I was in northern Idaho this week to participate in the Northwest GCSA Expo. I gave two presentations.
In the first, Turf Around the World, I explained how the things I’ve learned as I have traveled around the world led to the way I’m thinking about turfgrass management right now.
I wrote about those ways of thinking about turfgrass management in this post. To summarize what I said:
- Sometimes grass is surprisingly good, and sometimes all the maintenance in the world doesn’t produce the desired surface. Are there some underlying principles that can lead to good turf?
- I think there are, and that can be described in the ways that the growing environment is modified to create the desired playing conditions. Do that, and one can optimize the conditions (and the efficiency of the work) at any site.
- Assuming one has done that successfully, then an even easier way to think of the work is to describe it as modifying the growth rate of the grass. And another expression of that is to look at the ratio of conditions produced to the amount of work required to produce them.
In my second presentation, about the applications and implications of clipping volume measurement, I explained why I think it is useful to put a number to how much the grass is growing.
To summarize what I said in this presentation:
- If one thinks of turf management as adjusting the growth rate, then it can be especially useful to know just what the growth rate is.
- It doesn’t take much time to measure the volume of clippings from putting greens. I used to think this was a silly measurement, but the particular case of preparing korai putting greens for tournament play quickly convinced me that these data are extremely useful.
- There are a lot of other applications of this other than tournament preparation.
- These applications can lead to improved turf conditions and more efficient work.
Next up for me is a visit with the Associação Portuguesa de Greenkeepers at their Congress next month. I’ll be talking there about clipping volume again, and I’m going to try to make the case more clearly.

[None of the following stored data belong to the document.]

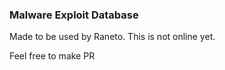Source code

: ### Malware Exploit Database

Made to be used by Raneto. This is not online yet.

Feel free to make PR
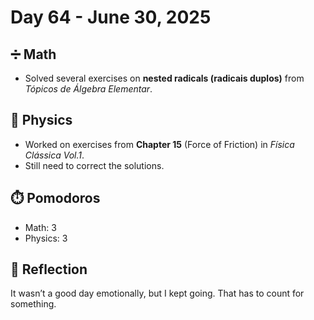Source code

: # Day 64 - June 30, 2025

## ➗ Math
- Solved several exercises on **nested radicals (radicais duplos)** from *Tópicos de Álgebra Elementar*.

## 🧲 Physics
- Worked on exercises from **Chapter 15** (Force of Friction) in *Física Clássica Vol.1*.
- Still need to correct the solutions.

## ⏱️ Pomodoros
- Math: 3  
- Physics: 3

## 💬 Reflection
It wasn’t a good day emotionally, but I kept going. That has to count for something.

I don’t think I convinced many people at the Northwest GCSA Expo that this is a thing to do. I’ll also be speaking in Portugal about “Just What the Grass Requires.” That’s an explanation of how one can get a site specific nutrient requirement with a built-in safety buffer for any grass, at any location, by making use of the MLSN nutrient guidelines. And if I have time, I’ll also give a summary of the Global Soil Survey, in a talk about “What Kind of Soils are Producing Good Turf Today.”